Design Guide for the Polycom SoundStructure C16, C12, C8, and SR12
B - 10
Noise Cancellation
The ambient noise in the room caused by HVAC, projectors, computers, and
even noise external to the room that is picked up by the microphones will
reduce the signal to noise ratio at the microphones. This noise will then be
transmitted to the remote site along with the local talker's audio signal and the
reduced signal-to-noise ratio will contribute to lowered intelligibility of the
remote audio and increased listener fatigue for the remote talkers.
It is best to eliminate or at least reduce the ambient noise through architectural
means such as changing HVAC ductwork, moving microphones away from
noise sources, and removing or dampening noise sources. If these approaches
are not adequate or possible, an additional option is to process the microphone
signal with advanced signal processing techniques that reduce the level of
background noise while maintaining the quality of the local talker's voice.
Techniques for reducing the background noise picked up by the microphone
range from simple noise gates to advanced digital adaptive filters. Noise gate
techniques will reduce the noise when the local talkers are not talking by
suppressing the signal that is below a given threshold, but the noise will still
be present when the local talkers begin to speak again. The gating of the
background noise will sound unnatural at the remote site as the local talker
speaks and then stops speaking.
More sophisticated techniques such as adaptive filter techniques are used
quite successfully in audio conferencing applications. While not all adaptive
noise reduction techniques (commonly referred to as noise cancellation) have
the same performance, the objectives are the same - to first identify the
characteristics of the noise (broadband such as HVAC noise, or narrowband
such as a whine from a mechanical source) and then remove that noise signal
from the microphone audio signal without any additional information about
the noise. These techniques work best with noise that has stationary statistics
-for instance, the noise signals may be random, but the style of randomness is
fixed such as the noise from a fan source. As these techniques typically take
several seconds to identify the characteristics of noise, these techniques do not
work well with impulsive noises such as clicks from pen tapping or paper
rustling on a microphone. These systems are typically designed to work with
speech signals and are not usually suitable for use with music.

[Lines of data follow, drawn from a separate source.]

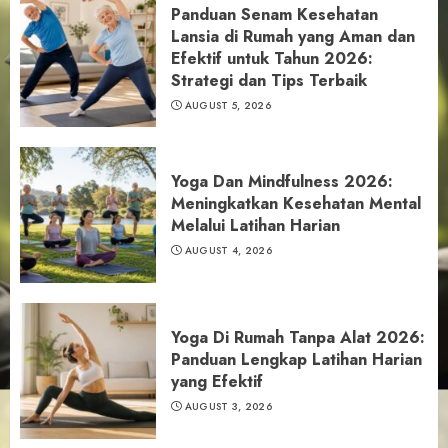
Panduan Senam Kesehatan
Lansia di Rumah yang Aman dan
Efektif untuk Tahun 2026:
Strategi dan Tips Terbaik
AUGUST 5, 2026
Yoga Dan Mindfulness 2026:
Meningkatkan Kesehatan Mental
Melalui Latihan Harian
AUGUST 4, 2026
Yoga Di Rumah Tanpa Alat 2026:
Panduan Lengkap Latihan Harian
yang Efektif
AUGUST 3, 2026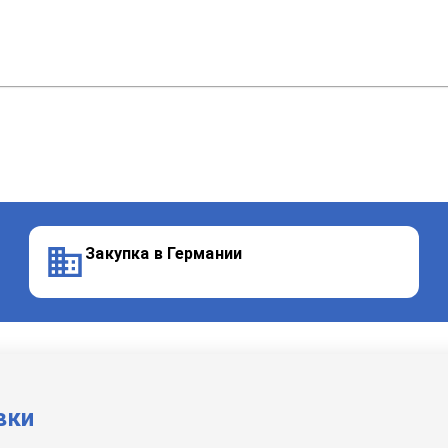
Закупка в Германии
вки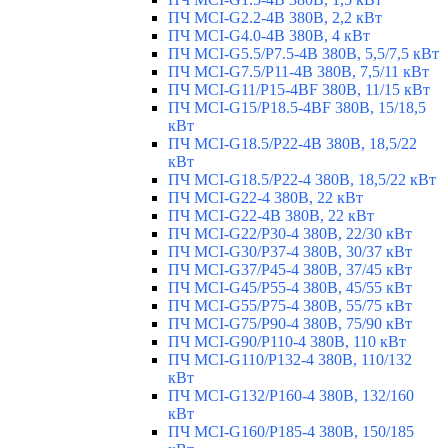
ПЧ MCI-G2.2-4B 380В, 2,2 кВт
ПЧ MCI-G4.0-4B 380В, 4 кВт
ПЧ MCI-G5.5/Р7.5-4B 380В, 5,5/7,5 кВт
ПЧ MCI-G7.5/P11-4B 380В, 7,5/11 кВт
ПЧ MCI-G11/P15-4BF 380В, 11/15 кВт
ПЧ MCI-G15/P18.5-4BF 380В, 15/18,5
кВт
ПЧ MCI-G18.5/P22-4B 380В, 18,5/22
кВт
ПЧ MCI-G18.5/P22-4 380В, 18,5/22 кВт
ПЧ MCI-G22-4 380В, 22 кВт
ПЧ MCI-G22-4B 380В, 22 кВт
ПЧ MCI-G22/P30-4 380В, 22/30 кВт
ПЧ MCI-G30/P37-4 380В, 30/37 кВт
ПЧ MCI-G37/P45-4 380В, 37/45 кВт
ПЧ MCI-G45/P55-4 380В, 45/55 кВт
ПЧ MCI-G55/P75-4 380В, 55/75 кВт
ПЧ MCI-G75/P90-4 380В, 75/90 кВт
ПЧ MCI-G90/P110-4 380В, 110 кВт
ПЧ MCI-G110/P132-4 380В, 110/132
кВт
ПЧ MCI-G132/P160-4 380В, 132/160
кВт
ПЧ MCI-G160/P185-4 380В, 150/185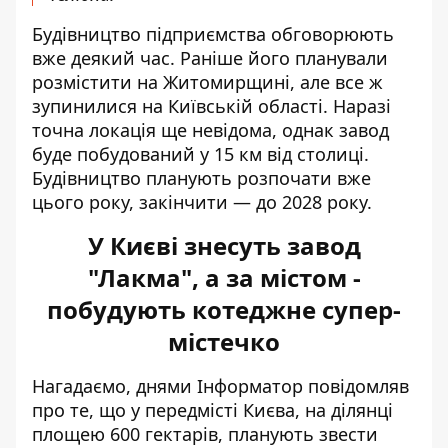
Будівництво підприємства обговорюють
вже деякий час. Раніше його планували
розмістити на Житомирщині, але все ж
зупинилися на Київській області. Наразі
точна локація ще невідома, однак завод
буде побудований у 15 км від столиці.
Будівництво планують розпочати вже
цього року, закінчити — до 2028 року.
У Києві знесуть завод
"Лакма", а за містом -
побудують котеджне супер-
містечко
Нагадаємо, днями Інформатор повідомляв
про те, що у передмісті Києва, на ділянці
площею 600 гектарів,
планують звести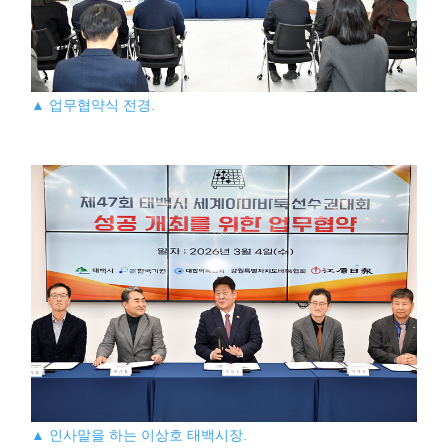
▲ 업무협약식 전경.
▲ 인사말을 하는 이상호 태백시장.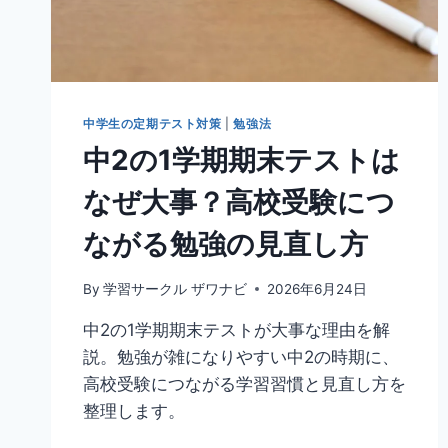
中学生の定期テスト対策
|
勉強法
中2の1学期期末テストは
なぜ大事？高校受験につ
ながる勉強の見直し方
By
学習サークル ザワナビ
2026年6月24日
中2の1学期期末テストが大事な理由を解
説。勉強が雑になりやすい中2の時期に、
高校受験につながる学習習慣と見直し方を
整理します。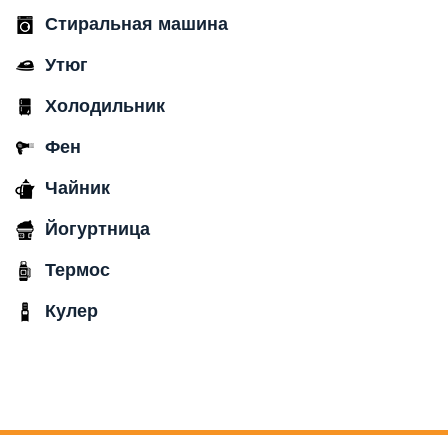
Стиральная машина
Утюг
Холодильник
Фен
Чайник
Йогуртница
Термос
Кулер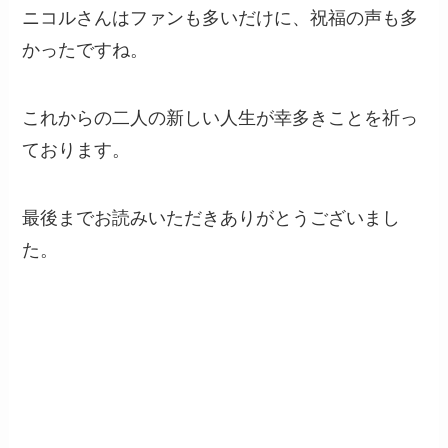
ニコルさんはファンも多いだけに、祝福の声も多
かったですね。
これからの二人の新しい人生が幸多きことを祈っ
ております。
最後までお読みいただきありがとうございまし
た。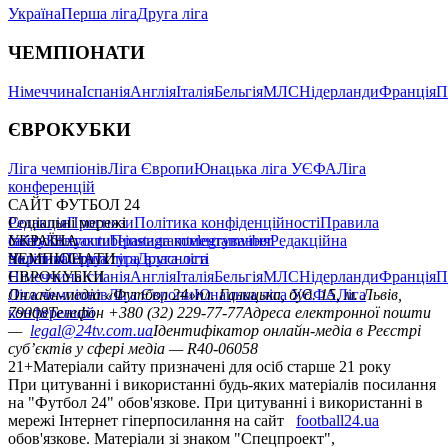
Україна
Перша ліга
Друга ліга
ЧЕМПІОНАТИ
Німеччина
Іспанія
Англія
Італія
Бельгія
МЛС
Нідерланди
Франція
П
ЄВРОКУБКИ
Ліга чемпіонів
Ліга Європи
Юнацька ліга УЄФА
Ліга
конференцій
САЙТ ФУТБОЛ 24
Редакція
Соціальні мережі
Прогнози
Політика конфіденційності
Правила
сайту
facebook
УКРАЇНА
Контакти
x
youtube
Правила коментування
instagram
telegram
viber
Редакційна
політика
Україна
ЧЕМПІОНАТИ
Перша ліга
Структура власності
Друга ліга
Німеччина
ЄВРОКУБКИ
Іспанія
Англія
Італія
Бельгія
МЛС
Нідерланди
Франція
П
Ліга чемпіонів
Онлайн-медіа «Футбол 24»
Ліга Європи
Юнацька ліга УЄФА
пл. Галицька, буд. 15, м. Львів,
Ліга
конференцій
79008
Телефон +380 (32) 229-77-77
Адреса електронної пошти
—
legal@24tv.com.ua
Ідентифікатор онлайн-медіа в Реєстрі
суб’єктів у сфері медіа — R40-06058
21+
Матеріали сайту призначені для осіб старше 21 року
При цитуванні і використанні будь-яких матеріалів посилання
на "Футбол 24" обов'язкове. При цитуванні і використанні в
мережі Інтернет гіперпосилання на сайт
football24.ua
обов'язкове. Матеріали зі знаком "Спецпроект",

As not all implementations are the same, there can be a large variation in the
amount of residual noise or spectral artifacts that are introduced into the
processed signal. These artifacts can sound like chirps or worse and may be
perceived to be worse in quality than the original noise. These artifacts may be
minimized by lowering the amount of noise cancellation provided - typically
it can be adjusted from 0 to 15 dB or more. With current techniques 5 -10 dB of
noise cancellation can be achieved without significant distortion of the
underlying local talker's signal (depending on the manufacturer).
Ceiling microphones benefit the most from noise cancellation techniques as
these microphones are closest to the ceiling noise sources of HVAC and
projectors. The noise cancellation can make an otherwise useless room usable.